After Maruti, M&M too cuts output amid shrinking demand
11 July 2013
Mahindra & Mahindra, India's largest maker of utility vehicles, will observe "no production days" at its automotive plants this month as demand for utility vehicles – which till recently was a market driver – has started slowing on the back of a rise in excise duty and increase in diesel prices.
"M&M, as part of aligning its production with sales requirements, would be observing 'no production days' at its automotive plants for periods ranging from one to eight days during the remaining period of July," the company said today.
M&M's subsidiary Mahindra Vehicle Manufacturers Ltd will also shut production for about eight days this month at its plant at Chakan near Pune, it added.
Maruti Suzuki India, the country's largest car-maker by sales, has already started declaring compulsory holidays at its plant in Manesar, cutting production of diesel engines as well as diesel cars following the slowdown in demand. The plant is now operating only two shifts instead of three.
The automobile industry in India, especially the passenger car and truck segments, has seen dwindling with even negative sales growth for over a year as customers postpone or cancel plans for new purchases amid expensive loans, rising fuel prices, and the overall economic slowdown amid near-unprecedented levels of inflation and a sinking rupee.
In more prosperous days, demand had shifted rapidly to diesel-driven utility vehicles from petrol cars due to the huge artificial gap between the retail prices of the two fuels, and companies rushed to launch new compact UVs like the Renault Duster, M&M's Quanto and Maruti Suzuki's Ertiga. But in the current economic scenarios, these are proving a drug on the market.

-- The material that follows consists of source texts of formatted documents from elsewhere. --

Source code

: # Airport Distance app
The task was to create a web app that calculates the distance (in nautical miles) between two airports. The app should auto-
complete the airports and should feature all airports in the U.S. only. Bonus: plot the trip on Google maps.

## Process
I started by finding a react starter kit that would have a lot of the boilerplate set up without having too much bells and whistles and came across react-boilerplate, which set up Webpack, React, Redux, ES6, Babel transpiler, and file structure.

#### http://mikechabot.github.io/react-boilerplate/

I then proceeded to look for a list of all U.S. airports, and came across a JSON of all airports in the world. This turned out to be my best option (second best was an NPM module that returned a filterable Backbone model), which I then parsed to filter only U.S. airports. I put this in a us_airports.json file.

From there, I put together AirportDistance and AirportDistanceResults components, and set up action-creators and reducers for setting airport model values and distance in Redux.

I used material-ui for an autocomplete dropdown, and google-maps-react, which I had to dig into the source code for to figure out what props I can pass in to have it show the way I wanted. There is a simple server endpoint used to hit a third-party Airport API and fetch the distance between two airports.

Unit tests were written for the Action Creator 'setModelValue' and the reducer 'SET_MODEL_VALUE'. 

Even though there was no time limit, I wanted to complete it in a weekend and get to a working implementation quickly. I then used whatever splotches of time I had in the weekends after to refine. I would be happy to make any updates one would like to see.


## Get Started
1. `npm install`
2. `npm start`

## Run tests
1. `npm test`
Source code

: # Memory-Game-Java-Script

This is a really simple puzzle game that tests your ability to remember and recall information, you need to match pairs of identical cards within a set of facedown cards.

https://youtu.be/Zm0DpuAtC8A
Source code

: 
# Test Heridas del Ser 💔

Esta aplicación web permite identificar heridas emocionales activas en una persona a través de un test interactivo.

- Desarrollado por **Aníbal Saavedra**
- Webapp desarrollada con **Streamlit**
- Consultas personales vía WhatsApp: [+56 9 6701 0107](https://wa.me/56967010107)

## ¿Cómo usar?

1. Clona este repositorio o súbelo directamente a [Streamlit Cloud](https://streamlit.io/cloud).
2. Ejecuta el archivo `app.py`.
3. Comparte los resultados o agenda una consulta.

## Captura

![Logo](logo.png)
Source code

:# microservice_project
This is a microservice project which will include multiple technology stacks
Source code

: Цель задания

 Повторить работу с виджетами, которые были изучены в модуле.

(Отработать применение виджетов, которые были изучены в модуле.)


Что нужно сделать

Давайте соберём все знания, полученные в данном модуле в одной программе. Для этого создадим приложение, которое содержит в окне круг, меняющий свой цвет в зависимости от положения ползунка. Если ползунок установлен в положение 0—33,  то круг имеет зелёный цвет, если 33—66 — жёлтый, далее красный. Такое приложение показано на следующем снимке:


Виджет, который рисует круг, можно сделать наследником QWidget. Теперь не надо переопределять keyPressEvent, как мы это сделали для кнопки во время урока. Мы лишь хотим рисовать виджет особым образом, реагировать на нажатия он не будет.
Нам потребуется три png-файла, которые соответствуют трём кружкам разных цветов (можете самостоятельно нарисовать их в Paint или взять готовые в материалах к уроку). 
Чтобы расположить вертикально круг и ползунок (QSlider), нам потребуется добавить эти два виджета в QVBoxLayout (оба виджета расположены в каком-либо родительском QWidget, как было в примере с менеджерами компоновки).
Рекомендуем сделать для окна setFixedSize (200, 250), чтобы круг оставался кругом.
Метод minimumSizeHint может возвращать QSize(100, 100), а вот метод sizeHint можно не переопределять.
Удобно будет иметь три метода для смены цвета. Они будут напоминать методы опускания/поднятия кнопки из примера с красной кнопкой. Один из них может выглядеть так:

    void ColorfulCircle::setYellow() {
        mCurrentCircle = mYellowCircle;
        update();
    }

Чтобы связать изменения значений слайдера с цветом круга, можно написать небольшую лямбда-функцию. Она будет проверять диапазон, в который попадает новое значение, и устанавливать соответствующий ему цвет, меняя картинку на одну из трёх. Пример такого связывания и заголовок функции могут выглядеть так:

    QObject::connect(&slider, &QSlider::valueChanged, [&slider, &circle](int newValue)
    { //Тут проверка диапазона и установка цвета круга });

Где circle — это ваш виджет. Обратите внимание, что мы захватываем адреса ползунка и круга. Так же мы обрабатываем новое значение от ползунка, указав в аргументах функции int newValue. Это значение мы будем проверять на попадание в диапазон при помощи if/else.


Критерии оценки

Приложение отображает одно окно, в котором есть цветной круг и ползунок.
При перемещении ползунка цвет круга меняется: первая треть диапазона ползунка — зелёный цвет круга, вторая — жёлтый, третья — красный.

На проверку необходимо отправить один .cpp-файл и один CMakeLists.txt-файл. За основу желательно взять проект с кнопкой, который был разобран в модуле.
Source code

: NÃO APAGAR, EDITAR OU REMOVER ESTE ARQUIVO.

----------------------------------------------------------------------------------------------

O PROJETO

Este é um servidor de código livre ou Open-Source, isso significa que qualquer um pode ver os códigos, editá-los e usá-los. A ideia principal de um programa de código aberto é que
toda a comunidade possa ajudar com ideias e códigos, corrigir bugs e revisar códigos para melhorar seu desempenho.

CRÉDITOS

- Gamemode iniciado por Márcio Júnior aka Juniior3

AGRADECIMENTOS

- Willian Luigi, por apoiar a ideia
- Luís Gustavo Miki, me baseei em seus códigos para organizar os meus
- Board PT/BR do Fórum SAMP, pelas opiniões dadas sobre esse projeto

The appetite for utility vehicles has also been reduced by a hike in excise duty on UVs to 30 per cent from 27 per cent in the central budget for the current fiscal, and the partial de-regulation of diesel prices, which allows the oil marketing companies to raise prices in doses each month.
M&M's total sales in June declined 8 per cent year-on-year to 38,092 units. Sales of its passenger vehicles, which include utility vehicles and the Verito sedan, were down 13 per cent to 17,232 units.
The Fitch Group on Wednesday cut its outlook on the Indian auto industry to a rating of stable-to-negative from stable. It expects passenger vehicle volumes to drop 5-12 per cent in the current financial year.
M&M says that despite the cut in production, there is unlikely to be any adverse impact on availability of its vehicles due to enough inventory with showrooms.